Matthew searched through the material until his fingers met hers. Charlotte’s heart gave a now-familiar kick as he pressed their palms together. With his free hand, Matthew pulled the top of her mantle loose from the fastening—not enough to remove it, but the perfect amount to reveal her clavicle. He pressed his lips at the V above her shoulder, the gesture at once softly sweet and wildly passionate.

“You do not need a costume to be a queen, Charlotte,” Matthew told her gravely. “You always were one, and you always will be.”

“I do feel like I’ve come into my power today,” Charlotte said as she ran her fingers against the soft velvet. When she returned her gaze to Matthew, she gave her sauciest wink. “But don’t fret. I plan on disrobing very, very soon.”

Matthew stilled. “Is that so?”

“It is so dreadfully warm in the carriage,” Charlotte teased as she reached for Matthew’s cravat and loosened it. “The activities that I have planned on our way north will only make us hotter, I am afraid.”

“Hotter?” Matthew raised a teasing eyebrow as he traced his finger along her collarbone.

“Blazing,” Charlotte whispered sotto voce as she removed his neckerchief and tossed it to the floor.

“Mmm,” Matthew murmured as he bent to kiss the hollow at the base of her neck. “I am going to enjoy journeying with you.”

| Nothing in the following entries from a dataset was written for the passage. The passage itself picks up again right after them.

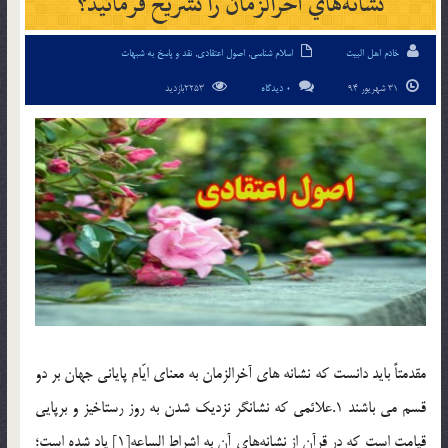
نشانه‌هاي آخرالزمان را تشريح فرمائيد؟
خادم اهل البیت
اسلام شناسی
,
اصول اعتقادی
,
نقد و پاسخ به شبهات
31 شهریور 94
0 دیدگاه
2253بازدید
مقدمتاً بايد دانست كه نشانه هاي آخرالزمان به معناي ايّام پاياني جهان بر دو
قسم مي باشند 1.علائمي که نشانگر نزديک شدن به روز رستاخيز و برپايي
قيامت است كه در قرآن از نشانه‌هاي آن به اشراط الساعه[1] ياد شده است؛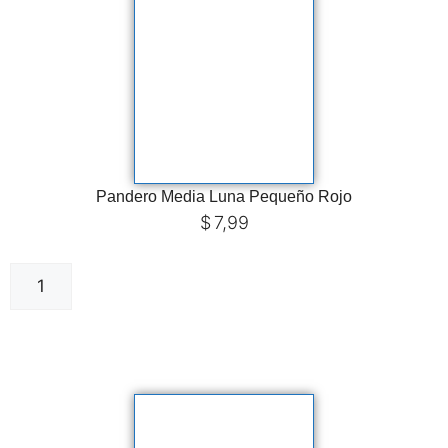
Pandero Media Luna Pequeño Rojo
$
7,99
Añadir al carrito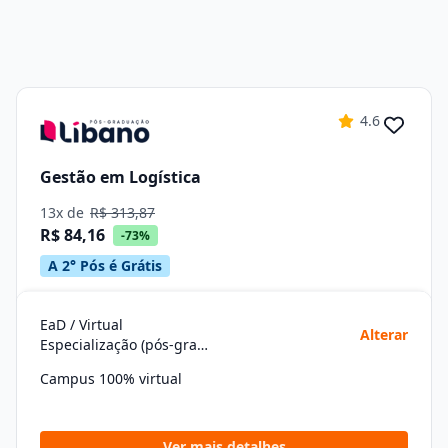
4.6
Gestão em Logística
13x de
R$ 313,87
R$ 84,16
-73%
A 2° Pós é Grátis
EaD / Virtual
Alterar
Especialização (pós-graduação)
Campus 100% virtual
Ver mais detalhes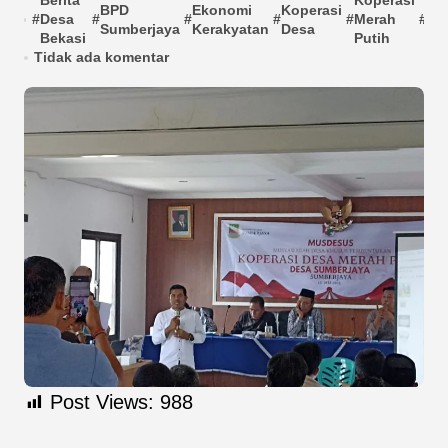
Berita
Koperasi
BPD
Ekonomi
Koperasi
Mu
#
Desa
#
#
#
#
Merah
#
Sumberjaya
Kerakyatan
Desa
Su
Bekasi
Putih
Tidak ada komentar
Post Views:
988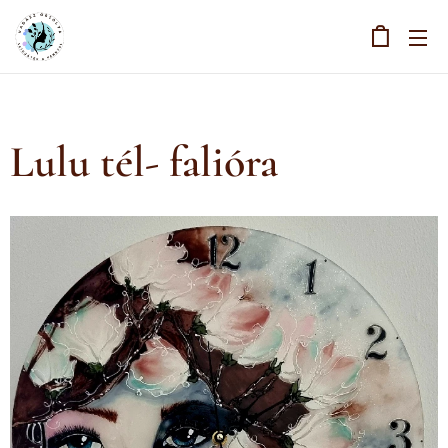
Lulu tél- falióra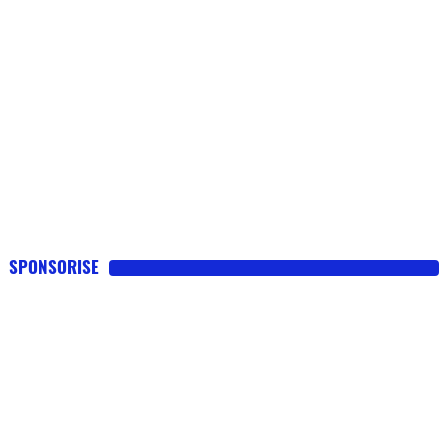
SPONSORISE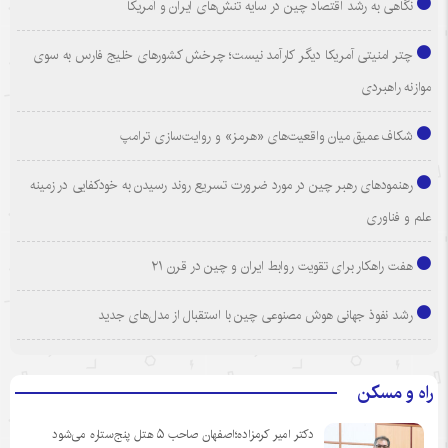
نگاهی به رشد اقتصاد چین در سایه تنش‌های ایران و آمریکا
چتر امنیتی آمریکا دیگر کارآمد نیست؛ چرخش کشورهای خلیج فارس به سوی
موازنه راهبردی
شکاف عمیق میان واقعیت‌های «هرمز» و روایت‌سازی ترامپ
رهنمودهای رهبر چین در مورد ضرورت تسریع روند رسیدن به خودکفایی در زمینه
علم و فناوری
هفت راهکار برای تقویت روابط ایران و چین در قرن ۲۱
رشد نفوذ جهانی هوش مصنوعی چین با استقبال از مدل‌های جدید
راه و مسکن
دکتر امیر کرمزاده؛اصفهان صاحب ۵ هتل پنج‌ستاره می‌شود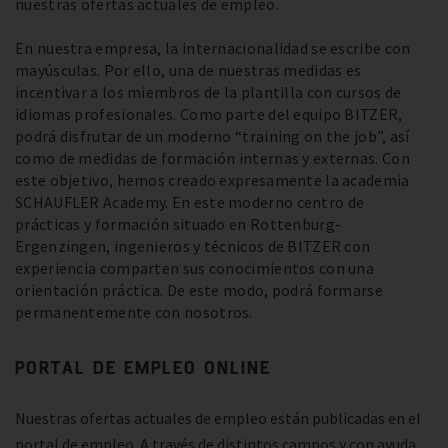
nuestras ofertas actuales de empleo.
En nuestra empresa, la internacionalidad se escribe con
mayúsculas. Por ello, una de nuestras medidas es
incentivar a los miembros de la plantilla con cursos de
idiomas profesionales. Como parte del equipo BITZER,
podrá disfrutar de un moderno “training on the job”, así
como de medidas de formación internas y externas. Con
este objetivo, hemos creado expresamente la academia
SCHAUFLER Academy. En este moderno centro de
prácticas y formación situado en Rottenburg-
Ergenzingen, ingenieros y técnicos de BITZER con
experiencia comparten sus conocimientos con una
orientación práctica. De este modo, podrá formarse
permanentemente con nosotros.
PORTAL DE EMPLEO ONLINE
Nuestras ofertas actuales de empleo están publicadas en el
portal de empleo. A través de distintos campos y con ayuda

“I promise to make the trip to Gretna Green and back exciting,” Charlotte said as she began to undo his waistcoat. But she had only managed to slip one button from its hole when Matthew pulled back, his face unexpectedly somber.

“I did not just mean the sojourn north,” Matthew said. “I was speaking in a broader sense. We shall make our life together an adventure, Charlotte—whether we are sailing to the New World on one of Tavish’s vessels or whether we are tucked up in our home on a winter’s night and reading before the fire.”

Charlotte pressed a kiss against his cheek. “I like both versions of us. We shall live by no one’s expectations except our own. Most of all, we will define our own happiness.”

“A fine and noble goal,” Matthew agreed. “You have already shown my heart how to accept joy that I did not know it could hold.”

Charlotte beamed at the man who had helped her discover her own strength. “And you, Matthew, have shown me how to be brave enough to approach the world with kindness and to defend the people and the creatures whom society has not just forgotten but actively discarded.”

“You humble and embolden me, Charlotte.” Matthew straightened and turned so that they faced each other. He framed her face with his warm, elegant hands—a surgeon’s hands, an adventurer’s hands, and a lover’s hands. They were strong, capable ones, just like the man himself.

“You do the same to me,” she replied hoarsely as she too held his dear face in her palms.

“To mutual happiness and support and, most of all, love,” Matthew whispered, once more echoing the words she had uttered in her family’s garden as she’d tried to convince him that he could give her the future they both desired.

“To mutual happiness and support and, most of all, love,” Charlotte repeated, those words becoming an unbreakable vow between them.

Epilogue

Her fingers interlaced with Matthew’s, Charlotte used her own key to open the door to the Black Sheep with her other hand. For the first time, she’d donned nothing to obscure her identity. Her part ownership in the coffeehouse was scandalizing polite society (and many outside its “hallowed” circles as well), but Charlotte and Matthew had decided that they did not give a fig.